[Extrait choisi]
>>>
Les valeurs pour lesquelles Théo s’est engagé et a combattu ne relèvent pas du passé. Ne nous y trompons pas, ces valeurs sont aujourd’hui encore, d’une très grande actualité avec l’aggravation de la crise du capitalisme mondial et la résurgence des idéologies d’exclusion et d’extrême droite en Europe. Théo d’ailleurs ne s’y trompait pas. Jusqu’à ces deux dernières années il est resté un citoyen un militant vigilant et agissant pour apporter son appui et sa caution dans les actions de solidarité et de défense des droits humains et dénoncer la résurgence « de la montée des périls ». Il était communiste et c'était pour servir cet idéal qu'il a toujours combattu.
La vie de Théo est une vie exemplaire pour les générations nouvelles.
Nous garderons de lui aussi le souvenir vivace d’un homme chaleureux et toujours plein d’allant et de vitalité et avec lequel nous avons partagé ensemble au cours des dernières années de sa vie , dans le cadre de nos activités au service » de la mémoire « , avec les amis et camarades de l’ACER , des rencontres ou la joie de nous retrouver, l’amitié et la Fraternité n’étaient pas en reste…
Théo, nous saluons ta mémoire et souhaitons t’assurer de notre volonté et de notre engagement à poursuivre l’action qui est la notre contre l’oubli et l’œuvre du temps.
Le meilleur hommage que nous puissions te rendre c’est encore et toujours de dire qui tu étais, qui vous étiez dans les Brigades.
Nous ne t’oublierons pas Théo. Ta vie et ton histoire appartiennent à la génération des antifascistes de la guerre d’Espagne, à l’épopée des Brigades et à la poursuite de votre engagement jusqu’à la capitulation de l’Allemagne nazie en 1945. Elles continueront d’éclairer notre action pour le présent et pour l’avenir.
Discours de Jean-Jacques LE MASSON, représentant du Parti Communiste Français
Mesdames, Messieurs, chers amis, mes camarades
Je suis venu rendre hommage à Théo de la part de ses camarades communistes.
La fédération des Pyrénées-Atlantiques du parti communiste français s’honore de l’avoir compté parmi ses membres depuis longtemps : il adhère aux Jeunesses en 1930.
Je représente également la direction nationale du parti. Son porte parole, secrétaire départemental, a dû rester à Paris parce qu’il participe à une réunion importante et il m’a demandé de saluer la famille de sa part.
Le parti communiste tout entier est fier de compter Théo parmi les siens et nous sommes tous fraternellement orphelins.
<<<
[Matériaux fournis]
>>>
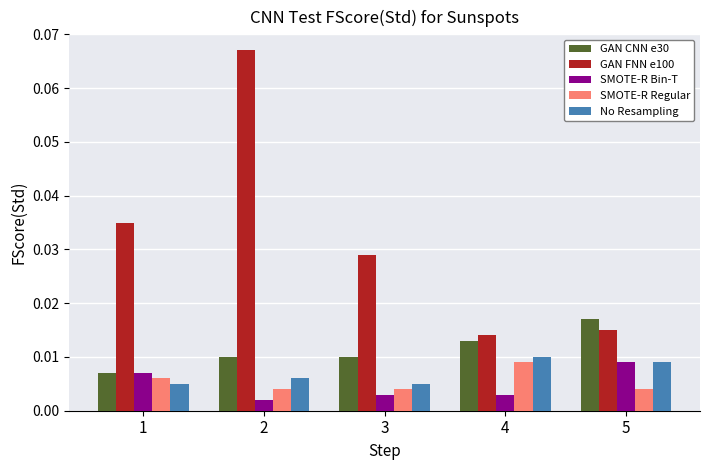

Does the chart contain stacked bars?

No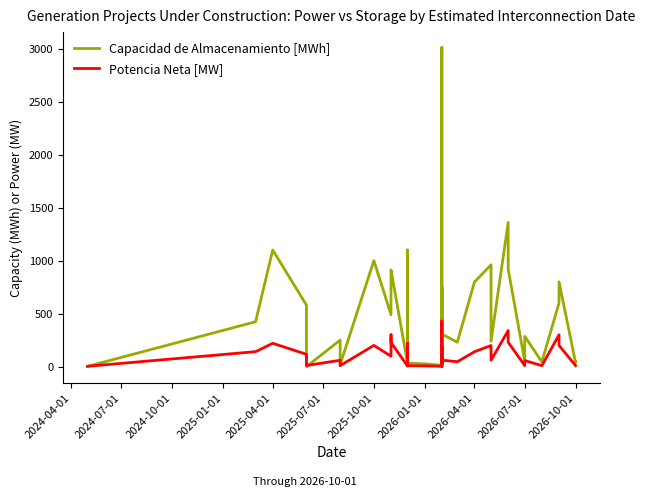

What position from the right is 2025-04-01?

34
<<<
[Exercices à faire]
a. Reproduisez le passage de l'hommage à Théo qui s'ouvre sur les mots « Discours de Jean-Jacques » et se termine par « Jeunesses en 1930. ».
b. D'après l'hommage à Théo, indiquez par oui ou par non si chaque affirmation est juste, en citant les mots du texte qui tranchent : (i) Théo a adhéré aux Jeunesses en 1930 ; (ii) le porte-parole du parti est venu en personne rendre hommage à Théo ; (iii) Théo avait cessé de militer bien avant ses deux dernières années.
c. Rédigez la suite de l'hommage à Théo, en partant de l'endroit où il s'arrête.

[Résultats]
a.
Discours de Jean-Jacques LE MASSON, représentant du Parti Communiste Français
Mesdames, Messieurs, chers amis, mes camarades
Je suis venu rendre hommage à Théo de la part de ses camarades communistes.
La fédération des Pyrénées-Atlantiques du parti communiste français s’honore de l’avoir compté parmi ses membres depuis longtemps : il adhère aux Jeunesses en 1930.

b.
(i) Oui : « il adhère aux Jeunesses en 1930 ».
(ii) Non : « a dû rester à Paris parce qu’il participe à une réunion importante ».
(iii) Non : « Jusqu’à ces deux dernières années il est resté un citoyen un militant vigilant et agissant ».

c.
En 1937, diplomate à Madrid, Pablo Neruda écrit :
Lorsque, dans les ténébreuses casernes,
Dans les sacristies de la trahison,
S’enfonça ton épée ardente, il n’y eut qu’un long silence d’aube,
Il n’y eut que le pas haletant des drapeaux
Et qu’une honorable goutte de sang sur ton sourire.
L’année d’avant, en octobre 36, Théo, jeune communiste internationaliste bayonnais part rejoindre les brigades internationales, la « Commune de Paris », dans cette
Espagne parcourue
De métal et de sang
Triomphants et bleus,
prolétariat de pétales et de balles.
Les amis et les camarades qui m’ont précédé ont déjà évoqué la vie remarquable de Théo. Je ne m’étends donc pas davantage sur ce parcours extraordinaire, partagé par des dizaines de milliers d’internationalistes venus de dizaines de nations de tous les continents pour combattre ces
Chacals que le chacal repousserait
Pierres que le dur chardon mordrait en crachant
Vipères que les vipères détesteraient
et pour défendre le peuple, la République et le socialisme.
*
J’ai rencontré Théo plusieurs fois et j’ai été frappé par sa simplicité et son caractère d’enfant toujours curieux du monde qui l’entoure. Je l’appellerais du nom qui avait été utilisé ailleurs en un autre temps : un homme véritable.
Membre important de l’ANACR de Tarnos et Seignosse, il a rendu de nombreuses visites dans des établissements scolaires où les élèves buvaient ses paroles, tant son récit était vivant et parce que c’était l’histoire vivante du peuple en lutte qui s’adressait à eux en des mots simples.
Dans les années 70, pendant plus de dix ans, Théo a travaillé à Bayonne pour le parti, dans ce siège que j’ai moi-même fréquenté après lui, à quelques pas de la mairie. Discret et efficace, comme toujours, il faisait son travail de militant là où la vie et les événements le trouvaient.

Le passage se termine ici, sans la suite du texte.